Excerpts from a dataset:
^^^^

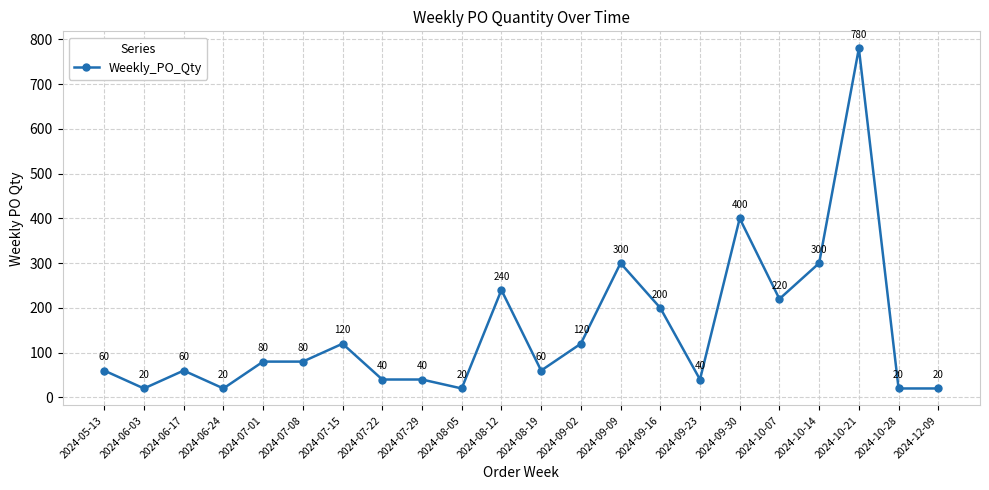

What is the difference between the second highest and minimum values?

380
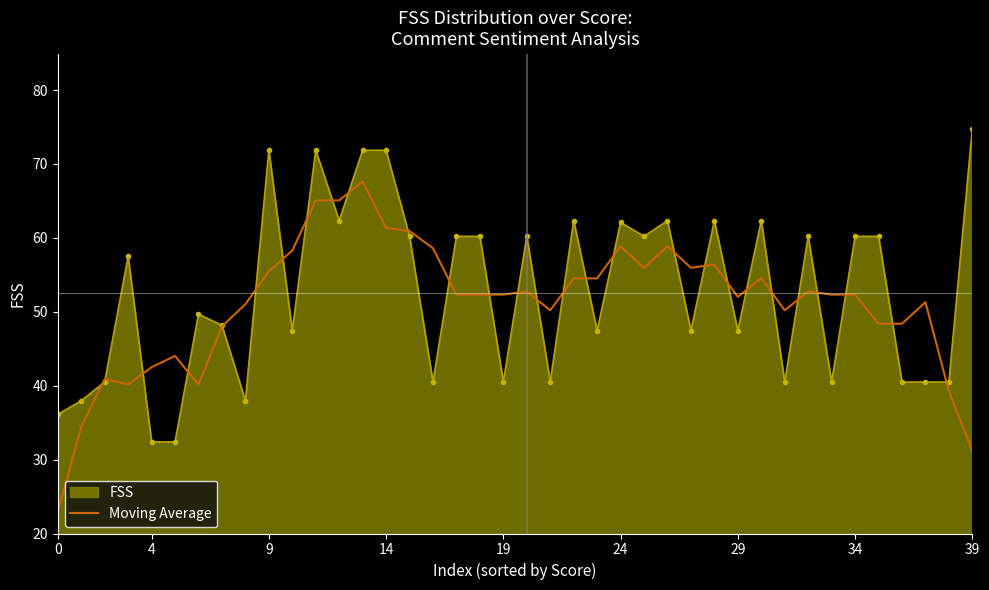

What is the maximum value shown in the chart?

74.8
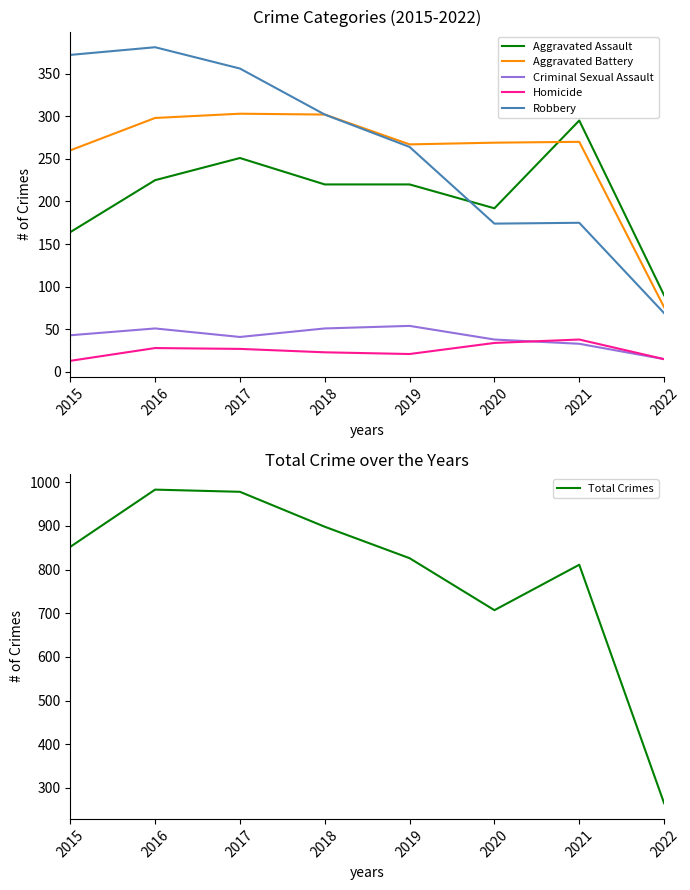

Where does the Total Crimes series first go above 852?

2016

^^^^

> _Exercise objective_:
Extract every line of the entries above that contains the word "What". Matching is case-sensitive.

> _Output_:
What is the difference between the second highest and minimum values?
What is the maximum value shown in the chart?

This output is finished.